Reproduce every line of the listing below without any changes.

#### RECORD EXCERPTS

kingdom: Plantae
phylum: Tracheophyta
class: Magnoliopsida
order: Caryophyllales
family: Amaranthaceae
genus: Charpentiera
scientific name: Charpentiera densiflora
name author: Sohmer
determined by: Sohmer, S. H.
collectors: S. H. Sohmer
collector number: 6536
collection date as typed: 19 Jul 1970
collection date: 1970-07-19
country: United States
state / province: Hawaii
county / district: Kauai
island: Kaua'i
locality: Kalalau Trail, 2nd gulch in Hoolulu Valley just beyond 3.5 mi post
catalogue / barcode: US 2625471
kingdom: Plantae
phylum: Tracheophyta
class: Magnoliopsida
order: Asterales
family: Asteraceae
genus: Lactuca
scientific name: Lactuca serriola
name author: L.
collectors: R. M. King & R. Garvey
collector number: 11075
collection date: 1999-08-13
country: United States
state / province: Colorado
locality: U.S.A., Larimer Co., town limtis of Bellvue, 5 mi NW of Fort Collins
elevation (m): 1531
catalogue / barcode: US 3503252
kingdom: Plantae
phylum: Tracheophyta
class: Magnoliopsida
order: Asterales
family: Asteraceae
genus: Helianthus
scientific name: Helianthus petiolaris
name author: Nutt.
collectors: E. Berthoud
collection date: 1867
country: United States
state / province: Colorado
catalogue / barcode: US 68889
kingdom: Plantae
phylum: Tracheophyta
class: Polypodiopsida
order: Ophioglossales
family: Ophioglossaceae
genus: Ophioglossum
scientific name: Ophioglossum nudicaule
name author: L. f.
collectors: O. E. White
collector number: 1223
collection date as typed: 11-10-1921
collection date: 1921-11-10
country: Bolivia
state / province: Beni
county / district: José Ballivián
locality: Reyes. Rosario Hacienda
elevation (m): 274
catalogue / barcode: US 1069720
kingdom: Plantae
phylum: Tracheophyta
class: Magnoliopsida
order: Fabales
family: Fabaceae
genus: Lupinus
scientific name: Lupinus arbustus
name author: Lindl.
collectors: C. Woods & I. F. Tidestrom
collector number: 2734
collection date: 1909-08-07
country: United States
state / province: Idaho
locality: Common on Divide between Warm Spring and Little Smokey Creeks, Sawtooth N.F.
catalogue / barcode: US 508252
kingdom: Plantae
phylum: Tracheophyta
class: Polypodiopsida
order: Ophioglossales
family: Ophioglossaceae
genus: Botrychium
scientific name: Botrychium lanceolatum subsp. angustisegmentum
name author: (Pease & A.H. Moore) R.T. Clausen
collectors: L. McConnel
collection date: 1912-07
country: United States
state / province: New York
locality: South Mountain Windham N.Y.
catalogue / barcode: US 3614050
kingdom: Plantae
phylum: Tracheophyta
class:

########

**RESPONSE FOR THIS EXERCISE:**
kingdom: Plantae
phylum: Tracheophyta
class: Magnoliopsida
order: Caryophyllales
family: Amaranthaceae
genus: Charpentiera
scientific name: Charpentiera densiflora
name author: Sohmer
determined by: Sohmer, S. H.
collectors: S. H. Sohmer
collector number: 6536
collection date as typed: 19 Jul 1970
collection date: 1970-07-19
country: United States
state / province: Hawaii
county / district: Kauai
island: Kaua'i
locality: Kalalau Trail, 2nd gulch in Hoolulu Valley just beyond 3.5 mi post
catalogue / barcode: US 2625471
kingdom: Plantae
phylum: Tracheophyta
class: Magnoliopsida
order: Asterales
family: Asteraceae
genus: Lactuca
scientific name: Lactuca serriola
name author: L.
collectors: R. M. King & R. Garvey
collector number: 11075
collection date: 1999-08-13
country: United States
state / province: Colorado
locality: U.S.A., Larimer Co., town limtis of Bellvue, 5 mi NW of Fort Collins
elevation (m): 1531
catalogue / barcode: US 3503252
kingdom: Plantae
phylum: Tracheophyta
class: Magnoliopsida
order: Asterales
family: Asteraceae
genus: Helianthus
scientific name: Helianthus petiolaris
name author: Nutt.
collectors: E. Berthoud
collection date: 1867
country: United States
state / province: Colorado
catalogue / barcode: US 68889
kingdom: Plantae
phylum: Tracheophyta
class: Polypodiopsida
order: Ophioglossales
family: Ophioglossaceae
genus: Ophioglossum
scientific name: Ophioglossum nudicaule
name author: L. f.
collectors: O. E. White
collector number: 1223
collection date as typed: 11-10-1921
collection date: 1921-11-10
country: Bolivia
state / province: Beni
county / district: José Ballivián
locality: Reyes. Rosario Hacienda
elevation (m): 274
catalogue / barcode: US 1069720
kingdom: Plantae
phylum: Tracheophyta
class: Magnoliopsida
order: Fabales
family: Fabaceae
genus: Lupinus
scientific name: Lupinus arbustus
name author: Lindl.
collectors: C. Woods & I. F. Tidestrom
collector number: 2734
collection date: 1909-08-07
country: United States
state / province: Idaho
locality: Common on Divide between Warm Spring and Little Smokey Creeks, Sawtooth N.F.
catalogue / barcode: US 508252
kingdom: Plantae
phylum: Tracheophyta
class: Polypodiopsida
order: Ophioglossales
family: Ophioglossaceae
genus: Botrychium
scientific name: Botrychium lanceolatum subsp. angustisegmentum
name author: (Pease & A.H. Moore) R.T. Clausen
collectors: L. McConnel
collection date: 1912-07
country: United States
state / province: New York
locality: South Mountain Windham N.Y.
catalogue / barcode: US 3614050
kingdom: Plantae
phylum: Tracheophyta
class:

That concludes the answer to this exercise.